» **TESTO IN ESAME**:
☆ ☆ ☆ ☆
E’ un po’ come urlo contro melodia al Cantagiro del ‘64 o capelloni contro matusa al Festivalbar del 66. Non mi pare di respirare un’aria da ‘joli mai’ (certo, siamo ancora a marzo) ‘68, anche se Serra, Baricco e Alba (non dorata ma) Parietti si sono subito buttati sul grillismo.
Non vedo nessuna Nouvelle Vague, forse e’ ancora nascosta tra i ragazzini ventenni o diciottenni divisi tra Rob Zombie e Selena Gomez, cresciuti a Griffin e Kill Bill. Benvenuti! Come e’ benvenuta Marta Grande (e non sui tubi) come icona di un movimento che ha deciso di non rispondere proprio piu’ ai genitori, a una stampa che ancora oggi discute se Anna La Rosa ha insegnato o no giornalismo televisivo alla Luiss (cambia qualcosa per Grasso?), a una tv che ancora invita Michela Biancofiore in studio.
Riguardate, vi prego, la scena di Bersani che dichiara la sua vittoria non vittoria al popolo del pd dall’Acquario di Roma. Nessun posto fu piu’ adatto. Si leva e si toglie gli occhiali a intervalli di dieci, quindici secondi, tormenta i due microfoni, prende un bicchiere, vuoto pieno mezzovuoto e mezzopieno chissa’?, e inizia un numero schizofrenico di prendi il bicchiere-posa il bicchiere.
Per dire cosa poi? Distrutto piu’ dalla gag del giaguaro e da una campagna demenziale che lo ha ridicolizzato che da Grillo stesso. Il popolo del pd lo aspettava a Piazza San Giovanni e e’ andato all’Ambra Jovinelli per farsi abbracciare da Nanni Moretti lasciando la piazza e tutto il suo significato a Beppe Grillo. Tradimento.
E Roberto Benigni, due giorni dopo, appare in tv a parlarci di Dante ritwattato solo da Lucio Presta che ormai sa I canti a memoria. Magari era questo il progetto educativo. Ma dove siamo? In un film di Alberto Sordi? O in un film di Nanni Moretti? Purtroppo non c’e’ un Jean Luc Godard che ci racconti il cambiamento di un’epoca che ci vede ancora divertiti ma un bel po’ azzoppati.
Dobbiamo accontentarci di un Paolo Sorrentino alle prese col cafonal romano di due anni fa o un Matteo Garrone alle prese con il pubblico napoletano del Grande Fratello di dieci anni fa. Il piu’ vicino al grillismo magari e’ Alessandro Siani che muove un pubblico mai visto in tutta la stagione per vedere la sua favoletta di abusivismo e ricchi contro poveri.
☆ ☆ ☆ ☆
» **MATERIALE FORNITO**:
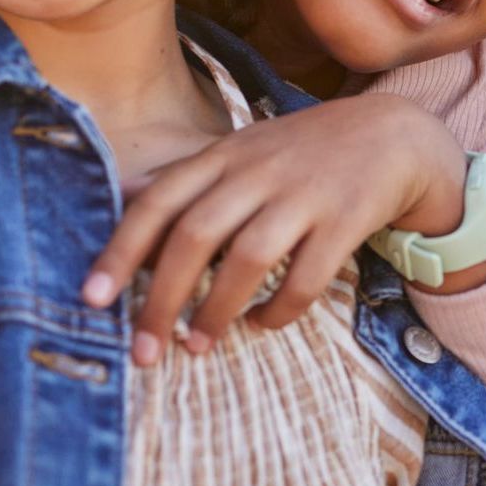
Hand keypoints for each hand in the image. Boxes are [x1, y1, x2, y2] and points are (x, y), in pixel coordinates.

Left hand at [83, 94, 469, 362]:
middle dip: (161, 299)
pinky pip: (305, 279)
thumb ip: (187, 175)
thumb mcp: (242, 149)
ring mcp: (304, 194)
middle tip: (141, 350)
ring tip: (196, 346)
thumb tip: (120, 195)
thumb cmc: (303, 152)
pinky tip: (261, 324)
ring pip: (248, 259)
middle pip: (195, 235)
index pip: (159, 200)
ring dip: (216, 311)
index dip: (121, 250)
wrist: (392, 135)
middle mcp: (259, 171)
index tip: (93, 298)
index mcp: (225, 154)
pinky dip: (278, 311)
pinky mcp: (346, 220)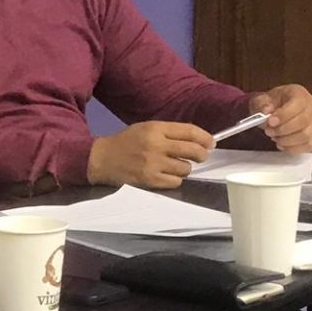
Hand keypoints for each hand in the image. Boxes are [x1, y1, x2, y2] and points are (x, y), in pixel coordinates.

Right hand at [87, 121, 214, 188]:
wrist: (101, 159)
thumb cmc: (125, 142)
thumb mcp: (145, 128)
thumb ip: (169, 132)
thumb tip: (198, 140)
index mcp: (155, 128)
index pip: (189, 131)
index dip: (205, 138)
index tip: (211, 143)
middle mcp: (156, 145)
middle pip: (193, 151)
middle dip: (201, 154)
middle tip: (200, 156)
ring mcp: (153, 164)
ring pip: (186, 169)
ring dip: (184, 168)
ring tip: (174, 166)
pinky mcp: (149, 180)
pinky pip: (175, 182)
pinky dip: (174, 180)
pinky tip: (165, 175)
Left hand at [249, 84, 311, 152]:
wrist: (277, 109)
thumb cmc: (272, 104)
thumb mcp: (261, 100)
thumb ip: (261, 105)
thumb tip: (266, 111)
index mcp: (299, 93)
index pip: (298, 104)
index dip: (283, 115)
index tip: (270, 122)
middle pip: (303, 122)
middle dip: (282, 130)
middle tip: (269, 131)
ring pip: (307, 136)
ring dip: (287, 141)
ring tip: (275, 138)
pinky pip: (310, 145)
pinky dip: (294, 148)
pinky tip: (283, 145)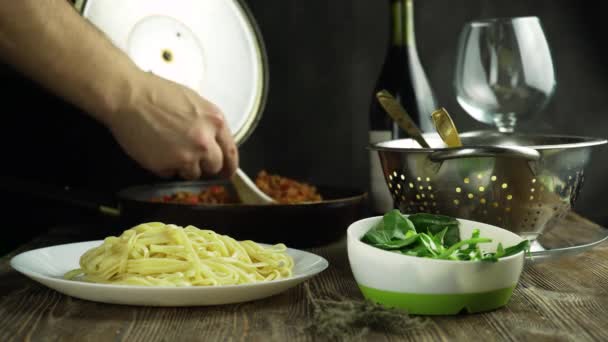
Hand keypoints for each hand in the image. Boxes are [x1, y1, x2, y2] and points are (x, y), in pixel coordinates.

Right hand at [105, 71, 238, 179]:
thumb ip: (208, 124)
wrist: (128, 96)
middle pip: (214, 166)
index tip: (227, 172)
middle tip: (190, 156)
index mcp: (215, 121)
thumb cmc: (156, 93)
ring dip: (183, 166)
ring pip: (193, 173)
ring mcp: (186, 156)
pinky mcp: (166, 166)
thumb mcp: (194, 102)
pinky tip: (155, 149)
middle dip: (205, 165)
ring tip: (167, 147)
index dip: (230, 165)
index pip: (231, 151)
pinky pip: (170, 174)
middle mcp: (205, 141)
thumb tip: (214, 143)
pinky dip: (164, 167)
☆ ☆ ☆ ☆
» **CONSEGNA DI LAVORO A**: Trascrivi senza modifiche il passo dell'articolo sul grillismo che inizia con le parole "Non vedo nessuna" e si chiude dopo le parole "Biancofiore in studio.".
» **CONSEGNA DI LAVORO B**: Riprendi l'articolo sul grillismo e proseguilo, partendo subito dopo l'ultima frase riportata.

» **RISPOSTA ALL'ESERCIZIO A**:
Non vedo nessuna Nouvelle Vague, forse e’ ancora nascosta tra i ragazzini ventenni o diciottenni divisi tra Rob Zombie e Selena Gomez, cresciuti a Griffin e Kill Bill. Benvenuti! Come e’ benvenuta Marta Grande (e non sui tubi) come icona di un movimento che ha deciso di non rispondere proprio piu’ ai genitori, a una stampa che ancora oggi discute se Anna La Rosa ha insegnato o no giornalismo televisivo alla Luiss (cambia qualcosa per Grasso?), a una tv che ancora invita Michela Biancofiore in studio.

» **RISPOSTA ALL'ESERCIZIO B**:
Elementare, ma preciso. Come questa guerra ‘vecchi contri giovani’ della quasi primavera 2013. Un popolo di matusa fermo davanti alla tv a veder Berlusconi o Vespa o Benigni che legge Dante contro un popolo di ventenni che si scatena sulla rete a parlare di come prendersi tutto. Le chiavi di casa, della macchina,ma anche del parlamento e del senato, mentre anche il Papa alza bandiera bianca. So’ vecchio e stanco e non ce la faccio piu’.
Certo, e chi ce la fa piu’ a vedere la tv di oggi, i pacchi di Max Giusti, Barbara D’Urso, la fiction ammuffita, film che sono vecchi ancor prima di essere pensati, editoriali di Scalfari che non erano freschi nemmeno vent’anni fa, le paginone di Paolo Mielig e le paginette di Bollito Battista, le stravaganze di Arbasino, le mascherate di Crozza.
In pratica tutto il vecchio oggi e’ facilmente riconducibile alla tv, ai giornali. Tutto il nuovo, invalutabile, imprevedibile, e’ riconducibile a un messaggino, a una dichiarazione rapida. “Sei un morto che parla”. Come un personaggio di Walking Dead. Lo diceva anche Niccolo’ Ammanniti che gli zombi sono comunisti e i vampiretti parioli e fascistelli.
Se guardo il mio mondo, quello dei vecchi, non posso che dar ragione ai ragazzi. Siamo dei morti che ancora leggono D’Alema che propone una camera a Grillo e una a Berlusconi, dei morti che si divertono a sbertucciare Daria Bignardi che intervista Antonio Socci col dolcevita che parla di fede e di miracoli.
Se guardo l’altro mondo non riesco bene a capire, ma forse neanche loro, cosa davvero vogliono i ragazzi. Tutto. Certo. O forse, come ha detto Grillo, solo controllare che non facciamo cazzate. O farci capire che siamo finiti. Che i tempi sono cambiati. Non vedo pero’ in nessun film, in nessun romanzo qualcosa che ci racconti questo cambiamento.
E’ ancora una cosa palpabile solo nell’aria, l’obbligo di uno scontro tv contro rete, vecchio contro giovane. Ma tutto quello che abbiamo vissuto in questi ultimi anni, dal cafonal politico al cinema d’autore e’ ormai lontanissimo. Se il volto nuovo dell’Italia fosse davvero quello di Marta Grande che ti azzera come padre e madre non rispondendoti, ma occupando la Camera o il Senato, allora la rivolta sarebbe chiara.
Qualcosa a meta’ tra gli horror inglesi anni ’60, coi ragazzini che non possono non ucciderti come padre, e la rivolta naturale di una generazione che vede a rischio da troppo tempo il suo futuro.
In qualche modo questo momento sospeso di totale incomunicabilita’ tra due mondi e’ qualcosa di irripetibile che va goduto come storico. E’ l’inizio di qualcosa che davvero nessuno sa come possa evolversi. Ma la pochezza culturale del vecchio mondo e’ tale che non vedo nessun Bob Dylan o nessun Godard in grado di raccontarcelo o di trasferirlo in racconto o immagine.